Large passenger cruises have been banned in U.S. waters since mid-March when the coronavirus pandemic began, devastating the cruise industry and a loyal community. But both are now thankful that the no-sail order has been lifted, giving cruise lines a path to sailing again.
The Centers for Disease Control and Prevention has new rules before real voyages can begin: ramp up coronavirus protocols and testing; limit capacity onboard; and stage “mock voyages with volunteers who will play the role of passengers.”
Royal Caribbean said Thursday that it received thousands of inquiries from loyal cruisers about that endeavor, so it created an official sign-up page and Facebook group for interested cruisers. Early Thursday, thousands of volunteers began rolling in.
“23 cruises with Royal. 4 canceled by RC this year and we miss our cruises,” wrote Collin Hext, 63, of Tyler, Tex. “This Firefighter and his dear wife are ready to go at any time!!”
“Who else in this group is in Tampa? I cannot wait to get back to cruising!” wrote Susel Rosario, 34, who works for a health-care company and signed up to volunteer with her husband.
The public group had amassed over 20,000 members by Friday, even as the first cruise in the Caribbean since March was halted after multiple passengers tested positive for the coronavirus.
Avid cruisers posted photos from their favorite past voyages and bragged about their loyalty status on the Facebook page. But not everyone was so sure about the opportunity.
“So if 1 person tests positive on the ship, everyone is quarantined on the ship for 14 days?” one member asked.
“What’s everyone’s thoughts on how much in the way of rights people would be signing away to become a volunteer on one of these cruises?” asked another. “I am thinking insurance would not cover any treatment related to anything caught during these test cruises.”
Royal Caribbean has not clarified the volunteering terms, or what exact onboard health scenarios would be tested on the mock journeys, saying in an email that it is “still reviewing the CDC framework and [does] not have details on our simulated sailings.”
Hext, a 63-year-old retired firefighter, says he has no concerns about he and his wife, Hope, 62, potentially being selected for a mock sailing. “I’m excited more than anything. We are both very active and healthy, and I’m not concerned about contracting anything.”
Hext says he has read all of the new CDC guidelines for cruise ships, which require coronavirus testing of all passengers and crew before voyages depart, as well as enhanced cleanings, revamped air filtration and new onboard medical cabins.
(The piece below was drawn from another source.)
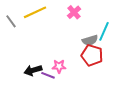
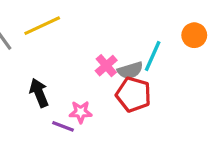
pink cross: (74, 12) -> (106, 66), moved
black arrow: (33, 70) -> (39, 93), moved, turned 84

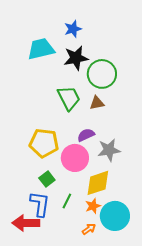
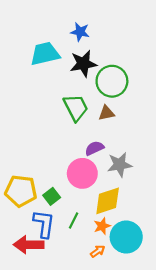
blue star: (73, 29) -> (80, 32), turned 30
yellow pentagon: (44, 143) -> (21, 191), moved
He thinks the cruise lines “have gone above and beyond” in terms of the protocols they have said they will implement.
Another volunteer, Clinton Seal, 49, says he is not worried about getting the virus on a cruise ship or anywhere else. “The survival rate is really high, so I think if you get it, most likely you’ll be fine.”
Seal signed up himself and his wife, Julie, 44, to be Royal Caribbean volunteers, and he says they will get a babysitter for their 16-month-old baby if they are selected. The couple visited Disney World in October, and Clinton says they felt safe and had no issues wearing masks for their entire experience, including the flights to and from Florida.
He does hope the cruise lines will clarify if coronavirus testing and other expenses will be paid for, but he notes that he and his wife are “eager” to help out in any way.
Rosario, 34, of Tampa, who volunteered with her husband, Freddy, 37, also has some questions. “My only concern would be to be left onboard a ship like other people [were] when covid first hit,” she said. But “I’m not worried about the cruise lines’ safety measures. Even before covid, they were extremely clean, you would always see the crew cleaning all over the boat. To me, it’s the same thing as going to a store now, wearing a mask,” Rosario says.
All three have extensive cruising experience: Rosario has been on eight cruises with Disney and Carnival. Seal has been on 16 cruises with Royal Caribbean. Hext has been on 36 total cruises — 23 of them with Royal Caribbean.
Hext, Seal and Rosario say their understanding of the word “volunteer” is that they will not be paid by the cruise line. They are willing to give their time for free.
Seal also sees the mock cruises as having a bigger purpose. “What I’m hoping for is just to be part of getting cruising started back up,” he says. “If this is one of the steps for that to happen then it needs to happen. Cruising benefits not just the cruise industry, but the workers, the ports that need the cruises, everybody.”
“I feel like the cruise lines have gotten a bad rap during this whole deal,” Rosario says. “They have always been clean, and thought of their guests, putting them first.
“If the public is not comfortable with sailing again, they should refrain from going,” she says. But as for excited cruisers, “let the ones who feel ok with it take advantage.”